I think of some of the ways LLMs perform better in real life than they do in evals.

For instance I ask AI assistants a lot about what some code is trying to do in applications software where it is a matter of React, CSS and how APIs get used. Frequently this is a matter of pattern matching and doesn't require deep thought and I find LLMs often nail it.

When it comes to "what does some systems oriented code do" now you are looking at halting problem kind of problems or cases where a person will be hypnotized by an almost-bubble-sort to think it's a bubble sort and the LLM is too. You can certainly make code understanding benchmarks aimed at "whiteboard interview" kind of code that are arbitrarily complex, but that doesn't reflect the ability or inability to deal with "what is up with this API?"

▲

animuchan 3 months ago | parent [-]

I think what you're describing is, easy tasks are easy to perform.

Which is, of course, true. Anecdotally, a lot of value I get from Copilot is in simple, mundane tasks.

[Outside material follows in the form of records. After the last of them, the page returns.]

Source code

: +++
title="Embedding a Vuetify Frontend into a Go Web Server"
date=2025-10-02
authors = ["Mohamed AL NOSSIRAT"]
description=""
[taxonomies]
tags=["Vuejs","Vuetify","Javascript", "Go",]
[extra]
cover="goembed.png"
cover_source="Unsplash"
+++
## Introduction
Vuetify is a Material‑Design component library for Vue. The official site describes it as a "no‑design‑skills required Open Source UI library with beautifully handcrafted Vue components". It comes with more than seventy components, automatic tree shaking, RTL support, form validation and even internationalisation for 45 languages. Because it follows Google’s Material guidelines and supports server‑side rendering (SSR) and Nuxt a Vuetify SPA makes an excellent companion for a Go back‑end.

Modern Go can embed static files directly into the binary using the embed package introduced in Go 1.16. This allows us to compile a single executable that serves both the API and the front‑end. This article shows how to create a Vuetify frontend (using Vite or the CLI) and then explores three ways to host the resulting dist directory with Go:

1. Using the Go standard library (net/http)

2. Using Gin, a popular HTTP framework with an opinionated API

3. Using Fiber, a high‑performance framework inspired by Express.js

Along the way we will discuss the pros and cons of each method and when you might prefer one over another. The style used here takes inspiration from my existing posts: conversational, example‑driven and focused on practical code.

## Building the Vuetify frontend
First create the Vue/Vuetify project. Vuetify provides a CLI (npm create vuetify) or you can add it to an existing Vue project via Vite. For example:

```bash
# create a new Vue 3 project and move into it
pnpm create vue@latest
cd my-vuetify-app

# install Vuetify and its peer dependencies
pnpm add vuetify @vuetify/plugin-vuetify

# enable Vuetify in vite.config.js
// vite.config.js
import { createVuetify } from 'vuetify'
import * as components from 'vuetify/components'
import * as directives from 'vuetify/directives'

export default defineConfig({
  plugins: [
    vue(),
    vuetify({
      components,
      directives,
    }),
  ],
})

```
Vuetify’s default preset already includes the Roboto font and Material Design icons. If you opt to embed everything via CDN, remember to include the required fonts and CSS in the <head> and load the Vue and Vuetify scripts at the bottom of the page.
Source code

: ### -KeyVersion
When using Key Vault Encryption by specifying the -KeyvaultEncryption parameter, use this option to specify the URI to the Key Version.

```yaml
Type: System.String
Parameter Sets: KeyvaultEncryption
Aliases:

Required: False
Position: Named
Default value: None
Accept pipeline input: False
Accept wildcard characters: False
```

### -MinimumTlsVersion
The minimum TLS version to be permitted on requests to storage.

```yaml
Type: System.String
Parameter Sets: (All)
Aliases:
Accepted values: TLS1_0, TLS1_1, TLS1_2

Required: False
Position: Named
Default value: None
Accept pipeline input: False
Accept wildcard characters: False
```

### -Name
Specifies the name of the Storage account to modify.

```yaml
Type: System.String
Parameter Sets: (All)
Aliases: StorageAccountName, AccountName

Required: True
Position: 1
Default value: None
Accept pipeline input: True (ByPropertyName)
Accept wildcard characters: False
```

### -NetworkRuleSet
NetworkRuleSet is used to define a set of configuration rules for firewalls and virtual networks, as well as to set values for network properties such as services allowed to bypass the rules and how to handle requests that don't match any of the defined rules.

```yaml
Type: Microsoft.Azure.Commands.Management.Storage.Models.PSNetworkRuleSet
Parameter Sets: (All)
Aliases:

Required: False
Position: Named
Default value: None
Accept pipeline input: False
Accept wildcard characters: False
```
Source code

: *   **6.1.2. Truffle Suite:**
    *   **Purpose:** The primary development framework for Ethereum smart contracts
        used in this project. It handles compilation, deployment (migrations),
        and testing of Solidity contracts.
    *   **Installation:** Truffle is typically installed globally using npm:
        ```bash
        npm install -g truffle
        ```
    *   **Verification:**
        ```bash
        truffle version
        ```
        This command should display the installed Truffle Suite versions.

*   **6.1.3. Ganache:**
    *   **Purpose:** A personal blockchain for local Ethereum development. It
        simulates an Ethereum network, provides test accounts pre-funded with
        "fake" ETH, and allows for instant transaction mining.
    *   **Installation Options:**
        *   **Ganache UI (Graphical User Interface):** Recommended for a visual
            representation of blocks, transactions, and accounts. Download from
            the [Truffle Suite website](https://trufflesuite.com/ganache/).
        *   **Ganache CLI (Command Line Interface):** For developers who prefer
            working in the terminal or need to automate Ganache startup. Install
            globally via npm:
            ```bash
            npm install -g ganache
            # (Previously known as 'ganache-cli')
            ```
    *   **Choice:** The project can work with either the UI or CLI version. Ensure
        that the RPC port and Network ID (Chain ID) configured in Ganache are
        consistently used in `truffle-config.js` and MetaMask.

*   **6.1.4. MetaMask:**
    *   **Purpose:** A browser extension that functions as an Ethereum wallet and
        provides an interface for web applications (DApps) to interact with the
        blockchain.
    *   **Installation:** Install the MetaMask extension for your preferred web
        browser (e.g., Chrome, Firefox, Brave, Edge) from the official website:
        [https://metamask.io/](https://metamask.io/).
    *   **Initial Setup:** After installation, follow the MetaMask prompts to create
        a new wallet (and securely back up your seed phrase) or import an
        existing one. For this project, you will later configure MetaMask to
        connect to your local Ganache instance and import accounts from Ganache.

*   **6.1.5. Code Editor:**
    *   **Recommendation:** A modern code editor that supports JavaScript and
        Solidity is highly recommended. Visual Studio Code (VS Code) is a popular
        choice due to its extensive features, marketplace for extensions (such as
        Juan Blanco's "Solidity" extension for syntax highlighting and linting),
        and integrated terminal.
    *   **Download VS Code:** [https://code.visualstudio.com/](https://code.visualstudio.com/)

	▲	PaulHoule 3 months ago \| parent [-]
		I think easy tasks are basically "linear" in that you don't have interactions between components. If you do have interactions between components complexity gets out of control very quickly. Many practical problems for instance are NP-complete or undecidable. Many of them could be attacked by SMT or SAT but often you can solve them using tactics from math.